Compass moves in the right direction for lower risk investors
The catering giant spends £300m on mergers and acquisitions so far this yearAs Compass Group's results beat expectations Nick Raynor, investment adviser at The Share Centre, explains what this means for investors.
"The world's largest catering contractor reported a rise in figures for the past six months after implementing efficiency measures to boost margins. Pre-tax profits increased from £462m last year to £531m and revenues climbed from £7.9bn from £7.1bn. Also investors will be pleased with the interim dividend of 6.5p, a 1.5p increase from 2010.
"The company has spent £300m on acquisitions so far this year and although these haven't been significantly large, we expect there will be more to come - for example Compass announced today it is set to acquire the remaining 50% of its fast growing business in Turkey. It is encouraging to see sensible deals like this taking place rather than the company overstretching.

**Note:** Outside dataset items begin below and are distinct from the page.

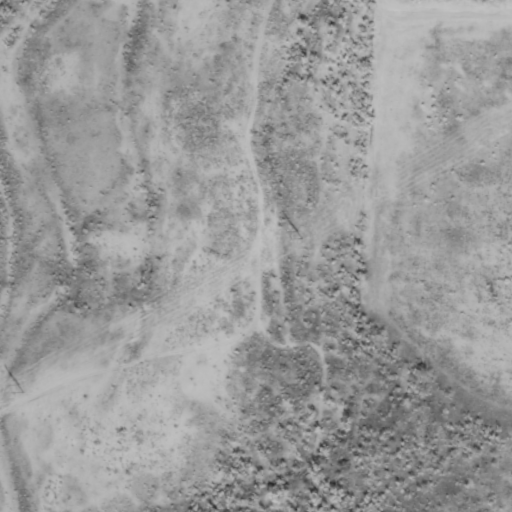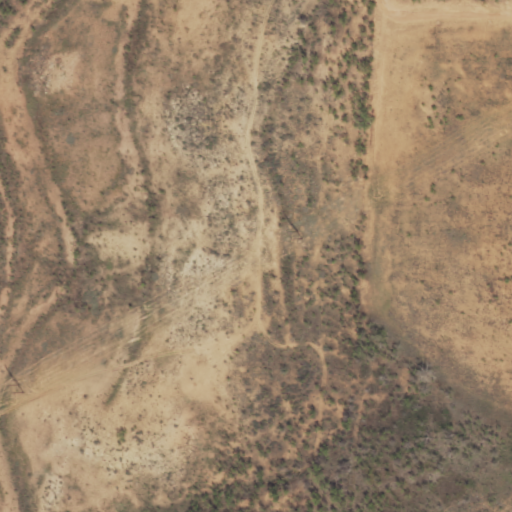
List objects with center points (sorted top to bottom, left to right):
power tower: (304, 240)
power tower: (20, 389)
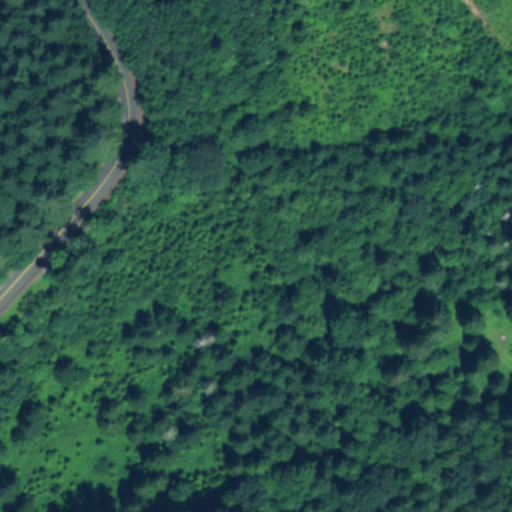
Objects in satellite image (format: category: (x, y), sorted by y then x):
road: (113, 160)
road: (333, 449)
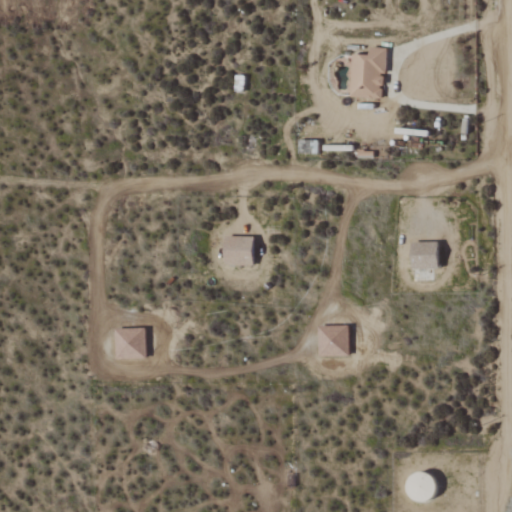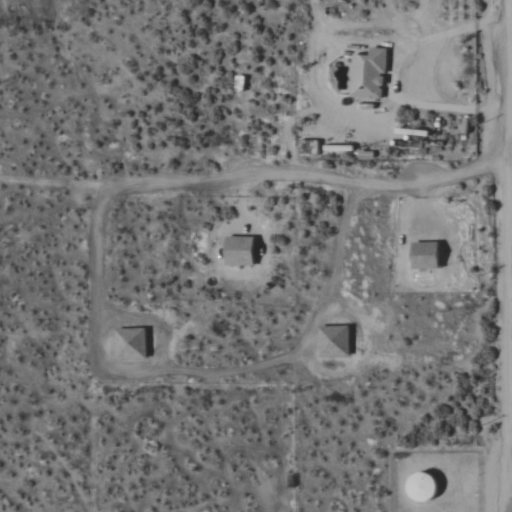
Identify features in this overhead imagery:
building: (372, 73)
road: (394, 73)
road: (251, 173)
building: (244, 252)
building: (431, 255)
road: (501, 255)
building: (338, 341)
building: (135, 343)
road: (205, 373)
building: (428, 487)
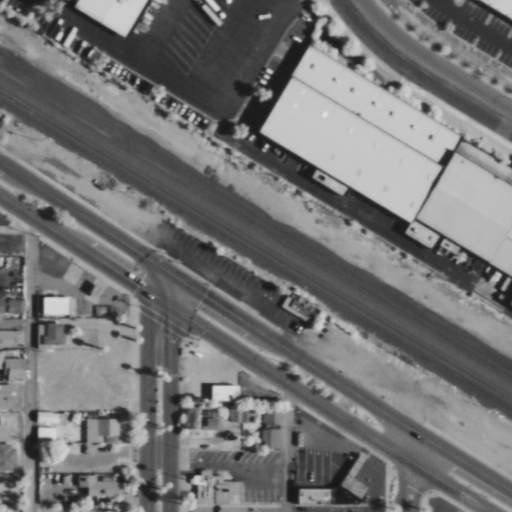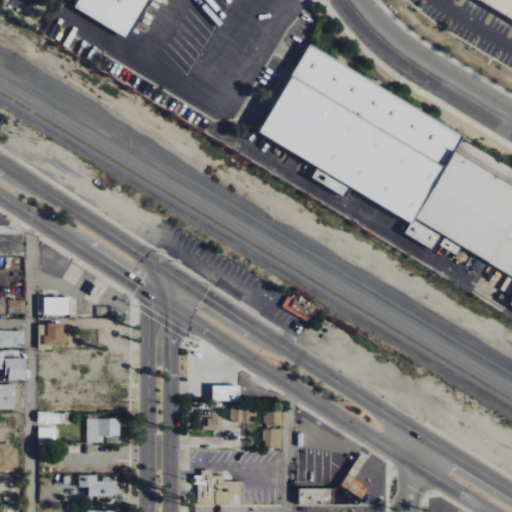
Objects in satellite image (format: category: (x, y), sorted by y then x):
road: (275, 1)
building: (112, 13)
road: (473, 24)
road: (88, 32)
road: (419, 71)
road: (194, 95)
building: (392, 157)
road: (26, 190)
road: (71, 210)
railway: (256, 236)
road: (68, 240)
railway: (256, 247)
road: (103, 250)
road: (161, 276)
traffic signals: (144, 277)
road: (174, 277)
traffic signals: (138, 286)
road: (149, 293)
traffic signals: (205, 297)
road: (169, 298)
road: (188, 301)
road: (179, 305)
building: (2, 306)
building: (16, 306)
building: (56, 306)
traffic signals: (198, 306)
building: (299, 306)
road: (170, 307)
road: (154, 309)
building: (511, 309)
road: (192, 321)
road: (174, 322)
traffic signals: (169, 331)
building: (51, 334)
road: (245, 337)
building: (11, 338)
road: (29, 363)
building: (14, 369)
road: (290, 384)
building: (225, 393)
road: (357, 395)
building: (7, 396)
road: (148, 414)
building: (242, 415)
building: (47, 418)
building: (273, 418)
road: (169, 421)
building: (101, 429)
building: (46, 435)
building: (271, 438)
road: (410, 441)
road: (331, 446)
road: (287, 447)
road: (398, 454)
building: (8, 457)
road: (229, 464)
road: (467, 478)
building: (98, 486)
road: (407, 487)
building: (216, 488)
road: (456, 490)
building: (315, 496)
building: (101, 511)
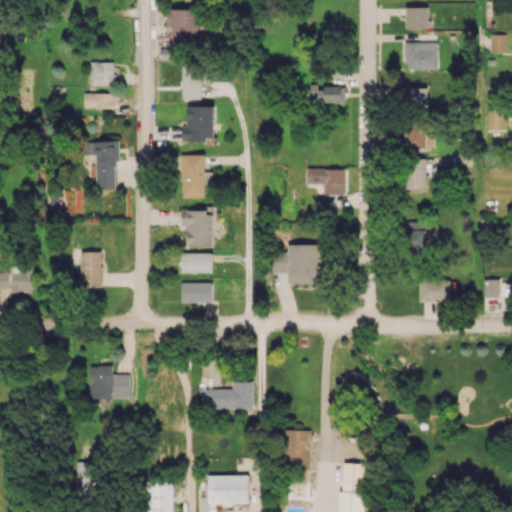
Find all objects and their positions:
building: (188, 0)
building: (416, 17)
building: (184, 25)
building: (498, 42)
building: (421, 55)
building: (102, 72)
building: (191, 81)
building: (327, 93)
building: (417, 96)
building: (99, 100)
building: (496, 116)
building: (199, 123)
building: (418, 135)
building: (464, 159)
road: (143, 161)
building: (104, 162)
road: (366, 163)
building: (414, 173)
building: (194, 175)
building: (327, 178)
road: (247, 211)
building: (198, 227)
building: (415, 237)
building: (295, 259)
building: (196, 262)
building: (90, 268)
building: (21, 278)
building: (4, 279)
building: (491, 287)
building: (435, 289)
building: (196, 291)
road: (255, 323)
building: (108, 382)
road: (260, 387)
building: (231, 395)
road: (187, 412)
building: (297, 448)
road: (322, 461)
building: (85, 479)
building: (351, 487)
building: (228, 488)
building: (158, 495)
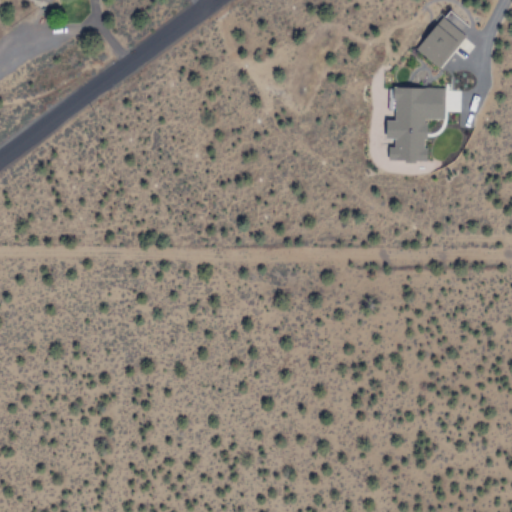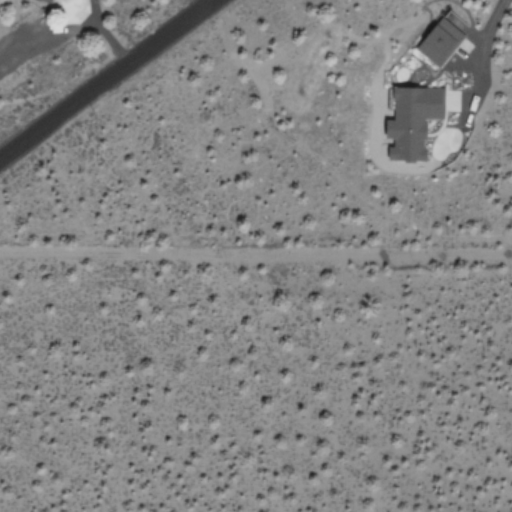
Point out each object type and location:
building: (43, 1)
building: (49, 1)
building: (437, 41)
building: (440, 41)
road: (103, 77)
building: (413, 120)
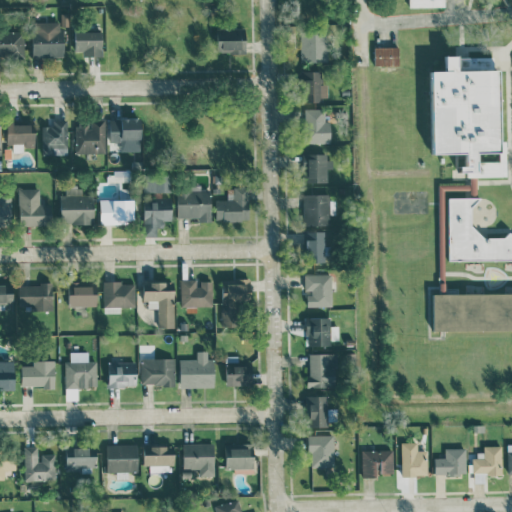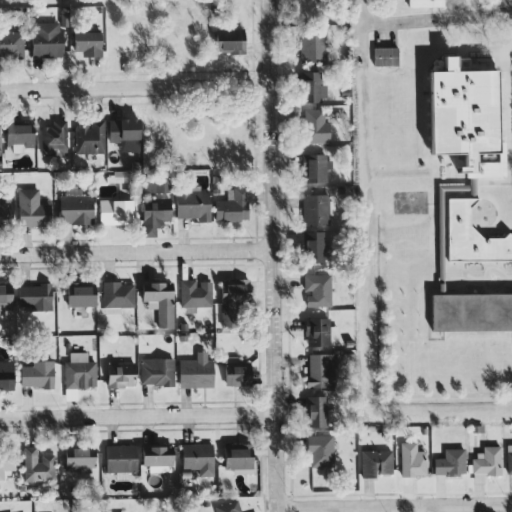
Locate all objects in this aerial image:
building: (426, 3)
road: (509, 3)
road: (451, 8)
road: (468, 8)
road: (435, 18)
road: (359, 30)
building: (49, 37)
building: (231, 40)
building: (89, 42)
building: (11, 44)
building: (313, 44)
building: (386, 56)
building: (314, 85)
road: (133, 87)
building: (463, 113)
building: (316, 126)
building: (125, 129)
building: (21, 136)
building: (90, 137)
building: (54, 138)
building: (0, 143)
building: (470, 147)
building: (317, 166)
building: (156, 182)
building: (194, 204)
building: (76, 205)
building: (5, 206)
building: (32, 208)
building: (318, 209)
building: (117, 211)
building: (156, 213)
building: (472, 236)
building: (314, 246)
road: (135, 251)
road: (271, 256)
building: (318, 289)
building: (195, 292)
building: (82, 293)
building: (6, 294)
building: (36, 295)
building: (118, 295)
building: (233, 298)
building: (160, 301)
building: (472, 312)
building: (472, 312)
building: (320, 331)
building: (322, 368)
building: (157, 370)
building: (197, 370)
building: (237, 370)
building: (7, 373)
building: (38, 373)
building: (80, 373)
building: (122, 373)
building: (317, 409)
road: (137, 416)
building: (322, 449)
building: (157, 456)
building: (80, 457)
building: (198, 457)
building: (240, 457)
building: (509, 457)
building: (122, 458)
building: (413, 459)
building: (451, 460)
building: (6, 461)
building: (376, 461)
building: (486, 462)
building: (38, 464)
road: (395, 504)
building: (228, 506)
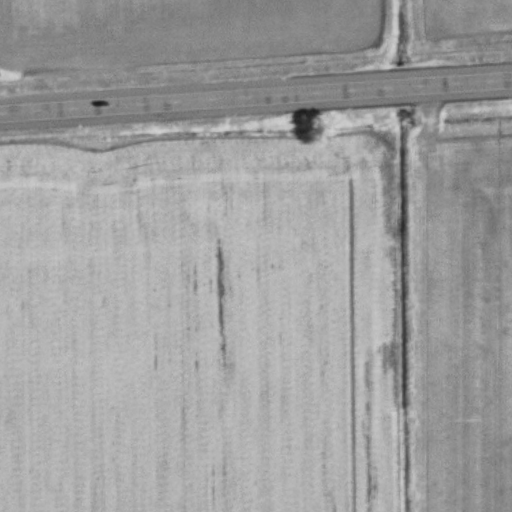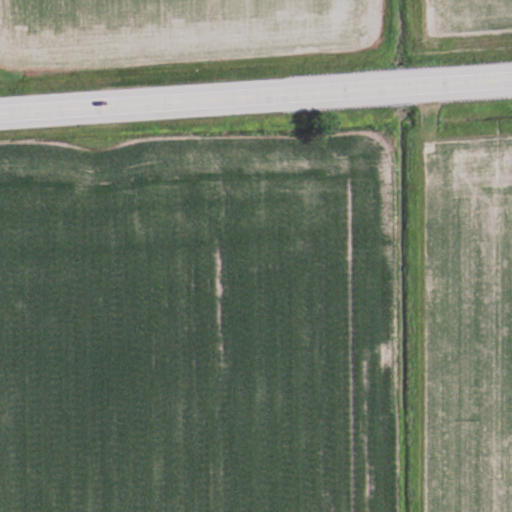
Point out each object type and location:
road: (256, 96)
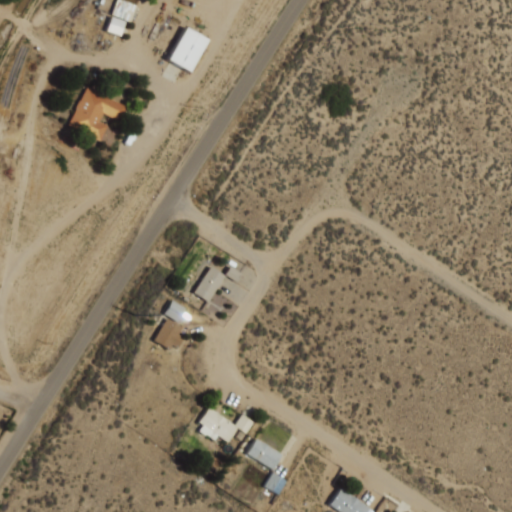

"As we see good signs of improvement in Latin America emerging markets are still important for Compass and offer considerable development opportunities. The company's expansion overseas continues to offer lower risk investors international exposure.
"Some analysts expected a potential change in forecasted figures after the events in Japan, however the company's strong performance meant it was able to absorb the expected impact on profit and the disaster did not have a detrimental affect overall. We continue to recommend Compass as a ‘buy' for investors as the company is certainly moving in the right direction."